[Records drawn from a dataset]
══════════════════════════════

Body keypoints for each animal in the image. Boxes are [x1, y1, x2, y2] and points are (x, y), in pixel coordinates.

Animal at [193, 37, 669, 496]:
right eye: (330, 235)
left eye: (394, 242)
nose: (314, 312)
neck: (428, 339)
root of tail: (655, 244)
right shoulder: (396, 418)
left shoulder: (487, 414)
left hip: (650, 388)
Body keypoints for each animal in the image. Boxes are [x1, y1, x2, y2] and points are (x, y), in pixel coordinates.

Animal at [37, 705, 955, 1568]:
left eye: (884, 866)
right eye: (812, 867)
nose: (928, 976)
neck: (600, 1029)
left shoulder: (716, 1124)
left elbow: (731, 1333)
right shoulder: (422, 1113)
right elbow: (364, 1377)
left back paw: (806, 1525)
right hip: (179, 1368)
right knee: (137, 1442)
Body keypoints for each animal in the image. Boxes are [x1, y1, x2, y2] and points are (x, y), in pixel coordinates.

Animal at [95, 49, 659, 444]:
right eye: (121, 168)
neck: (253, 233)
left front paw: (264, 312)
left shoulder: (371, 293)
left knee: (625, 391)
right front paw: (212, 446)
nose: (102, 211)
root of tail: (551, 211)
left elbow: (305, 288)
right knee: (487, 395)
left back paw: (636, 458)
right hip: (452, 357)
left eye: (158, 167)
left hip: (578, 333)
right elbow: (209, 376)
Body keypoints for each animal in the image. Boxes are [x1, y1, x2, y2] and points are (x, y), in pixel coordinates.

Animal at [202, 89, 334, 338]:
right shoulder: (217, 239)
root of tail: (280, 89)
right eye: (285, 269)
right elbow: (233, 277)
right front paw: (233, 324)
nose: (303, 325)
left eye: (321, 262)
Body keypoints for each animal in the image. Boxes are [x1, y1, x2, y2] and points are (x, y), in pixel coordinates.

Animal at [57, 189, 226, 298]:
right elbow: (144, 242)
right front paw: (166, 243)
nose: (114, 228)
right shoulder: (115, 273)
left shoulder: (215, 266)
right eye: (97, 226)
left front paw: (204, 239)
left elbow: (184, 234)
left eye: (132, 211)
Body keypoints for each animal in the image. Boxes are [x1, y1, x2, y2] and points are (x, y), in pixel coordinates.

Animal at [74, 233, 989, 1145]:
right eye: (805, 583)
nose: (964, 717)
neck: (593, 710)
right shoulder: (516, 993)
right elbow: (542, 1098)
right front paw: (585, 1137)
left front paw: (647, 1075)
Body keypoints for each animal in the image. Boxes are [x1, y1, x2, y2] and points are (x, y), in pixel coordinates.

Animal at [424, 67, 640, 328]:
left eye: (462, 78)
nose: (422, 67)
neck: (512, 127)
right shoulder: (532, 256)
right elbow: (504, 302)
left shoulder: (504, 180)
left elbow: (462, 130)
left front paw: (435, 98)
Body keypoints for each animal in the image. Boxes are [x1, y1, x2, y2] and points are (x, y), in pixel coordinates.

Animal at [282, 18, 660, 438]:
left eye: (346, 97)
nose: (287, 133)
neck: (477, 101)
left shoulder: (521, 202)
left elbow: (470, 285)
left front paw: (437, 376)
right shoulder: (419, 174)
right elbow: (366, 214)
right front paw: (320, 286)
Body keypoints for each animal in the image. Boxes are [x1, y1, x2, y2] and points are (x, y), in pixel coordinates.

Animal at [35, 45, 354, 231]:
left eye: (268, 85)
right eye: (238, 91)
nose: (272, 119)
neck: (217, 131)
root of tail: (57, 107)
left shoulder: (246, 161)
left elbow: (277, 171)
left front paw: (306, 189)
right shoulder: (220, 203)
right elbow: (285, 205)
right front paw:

══════════════════════════════

▶ **Problem to work on**
Within the data above, the span starting at the line containing "right front paw: (585, 1137)" and ending at the line containing "left eye: (346, 97)" is to be retyped exactly, with no other lines.

▶ **Exercise response**
right front paw: (585, 1137)
left front paw: (647, 1075)
Body keypoints for each animal in the image. Boxes are [x1, y1, x2, y2] and points are (x, y), in pixel coordinates.

Animal at [424, 67, 640, 328]:
left eye: (462, 78)
nose: (422, 67)
neck: (512, 127)
right shoulder: (532, 256)
right elbow: (504, 302)
left shoulder: (504, 180)
left elbow: (462, 130)
left front paw: (435, 98)
Body keypoints for each animal in the image. Boxes are [x1, y1, x2, y2] and points are (x, y), in pixel coordinates.

Animal at [282, 18, 660, 438]:
left eye: (346, 97)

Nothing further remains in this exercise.